To do –
Pull out every line in the listing below that contains the string "True".

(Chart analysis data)
######

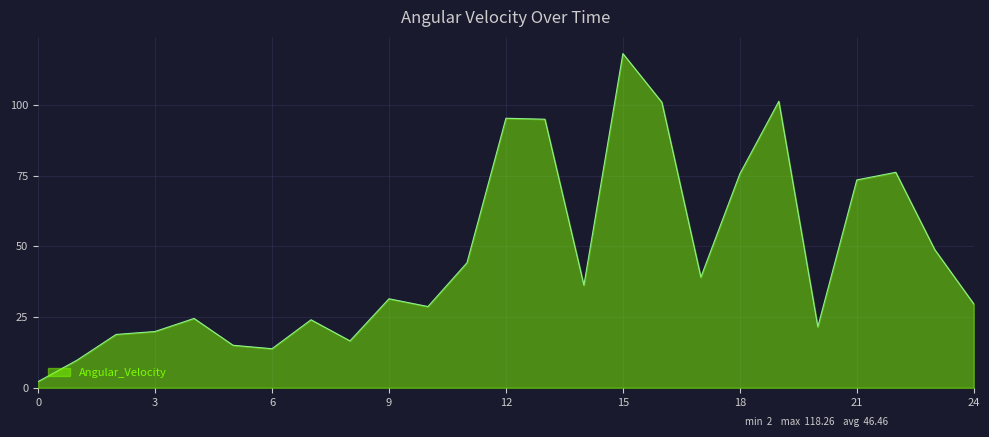

What is the difference between the maximum and minimum values?

116.1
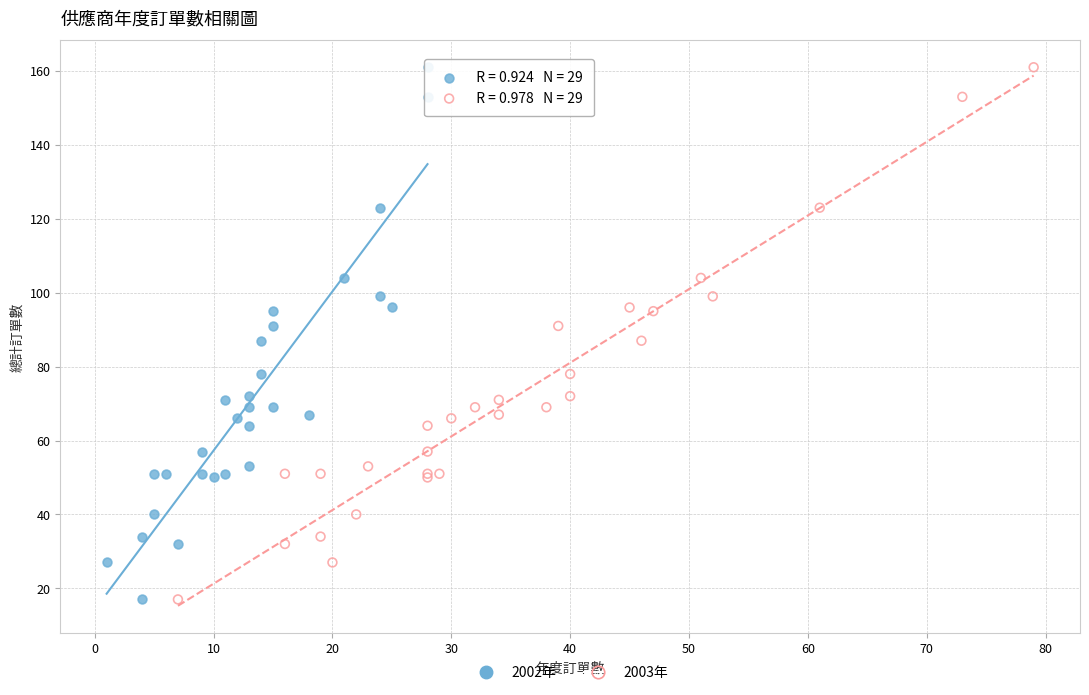

What are all the series names shown in the legend?

2002年, 2003年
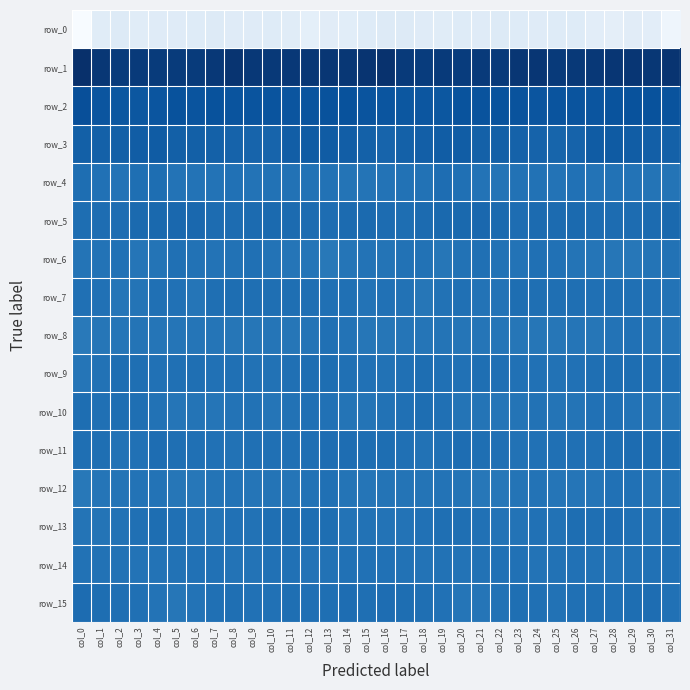

The value of row_6 at col_29 is -7.2. True or false?

False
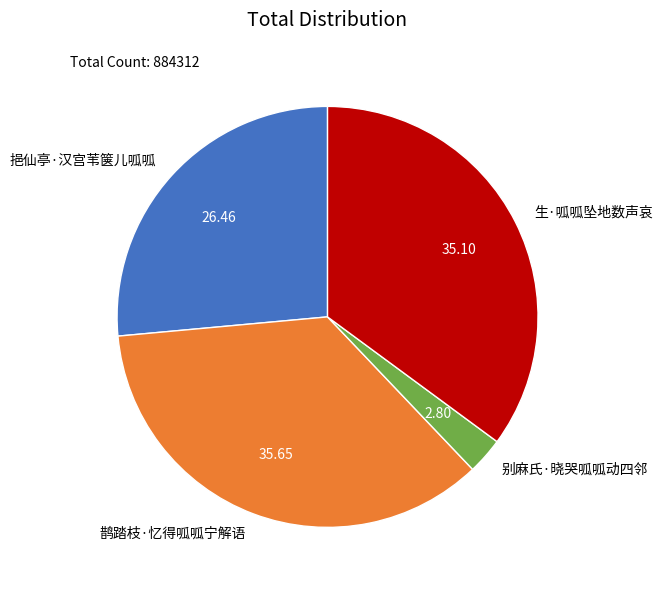

What is the largest slice in the pie chart?

鹊踏枝·忆得呱呱宁解语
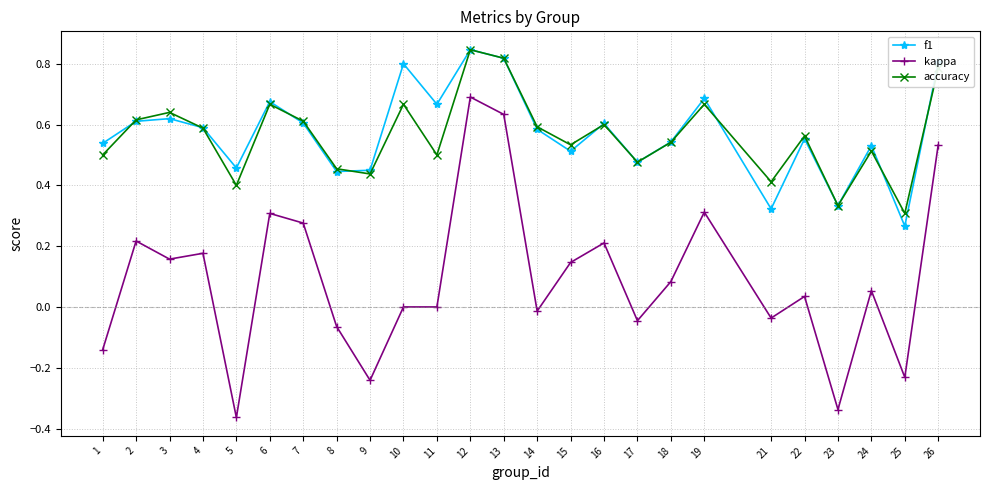

True or false: accuracy and kappa intersect in this chart.

False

######

Task answer –
The value of row_6 at col_29 is -7.2. True or false?
True or false: accuracy and kappa intersect in this chart.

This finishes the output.